We took a run through the list of winners, noting the categories and beer names, researched the descriptions and came up with these intriguing possibilities.
Photo: Judging the first New York Craft Beer Competition in Rochester, July 29.
Paul Leone

Light lagers? In a craft beer contest?
This was the first-ever New York Craft Beer competition, and the big winner, the Vliet Pilsner from Threes Brewing Co, in Brooklyn, was entered in the category called "light lager." It won the Governor's Excelsior Cup for the top beer in the state.
But wait, aren't light lagers what the craft beer movement rebelled against?
Yes, and no. Craft beer was (and is) a reaction to the mass-produced, fizzy yellow "premium" lagers/pilsners that dominated the market in the late 20th century (even more then than today). You know: Bud/Miller/Coors. Those mass-market lagers are made with what are known as adjunct grains, like corn or rice, that lower costs, lighten the body and reduce flavor.
But craft pilsners and lager are not made with the cheap filler grains, and are designed to maximize aroma, flavor and body for the style. "Craft lagers, and I mean full-flavored lagers, are popping up everywhere," said Paul Leone, director of the New York State Brewers Assocaition, which sponsored the contest held last week in Rochester. "There has been a real resurgence in craft lager."
The "light" in this category, by the way, refers to color, not calories, strength or flavor.
Upstate New York breweries took silver and bronze in this category: Lockport Lager from the New York Beer Project in Lockport, Niagara County and the Pilsner from the brand-new Young Lion Brewing Co. in Canandaigua.
Fruity, spicy, sassy
Let's get this out of the way first: There are lots of beers with over-the-top names. It's not surprising that many of the most eye-catching names are found in the "Fruit and Spice Beer" category.

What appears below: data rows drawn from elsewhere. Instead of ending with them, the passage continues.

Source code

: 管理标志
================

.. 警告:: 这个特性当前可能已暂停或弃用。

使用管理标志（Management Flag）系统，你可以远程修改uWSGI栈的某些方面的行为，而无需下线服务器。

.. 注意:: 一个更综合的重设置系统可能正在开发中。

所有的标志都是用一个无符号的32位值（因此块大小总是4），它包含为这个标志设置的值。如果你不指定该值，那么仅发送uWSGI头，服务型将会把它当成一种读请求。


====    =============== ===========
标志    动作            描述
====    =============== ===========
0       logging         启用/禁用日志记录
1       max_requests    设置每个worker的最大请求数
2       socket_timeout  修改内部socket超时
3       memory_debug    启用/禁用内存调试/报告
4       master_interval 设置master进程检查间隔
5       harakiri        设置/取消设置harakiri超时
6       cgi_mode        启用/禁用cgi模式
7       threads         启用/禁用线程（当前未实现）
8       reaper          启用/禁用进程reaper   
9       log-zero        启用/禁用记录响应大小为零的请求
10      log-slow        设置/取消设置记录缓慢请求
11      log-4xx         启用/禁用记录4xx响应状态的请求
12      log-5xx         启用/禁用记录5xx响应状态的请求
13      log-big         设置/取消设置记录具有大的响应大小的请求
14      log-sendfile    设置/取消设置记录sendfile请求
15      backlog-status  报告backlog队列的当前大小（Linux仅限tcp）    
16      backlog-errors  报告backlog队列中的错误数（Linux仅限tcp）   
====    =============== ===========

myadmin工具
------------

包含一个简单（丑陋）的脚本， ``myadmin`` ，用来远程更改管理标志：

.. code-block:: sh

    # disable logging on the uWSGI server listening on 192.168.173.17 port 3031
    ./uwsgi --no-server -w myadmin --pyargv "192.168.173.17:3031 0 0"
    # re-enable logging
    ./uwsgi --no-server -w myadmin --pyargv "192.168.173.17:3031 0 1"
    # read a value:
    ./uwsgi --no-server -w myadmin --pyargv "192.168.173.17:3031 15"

The gold medal went to Pinky Up, from, the Peekskill Brewery in the lower Hudson Valley. It's a sour beer made with pink guava, and "dry-hopped" with Motueka, Centennial and Cascade varieties. Then there's the silver medalist: Sassypants. This saison-style beer from Roc Brewing Co. in Rochester gets its name from the combination of tropical fruit and jalapeno peppers used in the brew.
The best name probably goes to the bronze medal winner: Mango Infused Goseface Killah Gose. This is a mango-accented gose (a salty and sour German-style beer), from the Aurora Ale and Lager Co. in King Ferry, Cayuga County.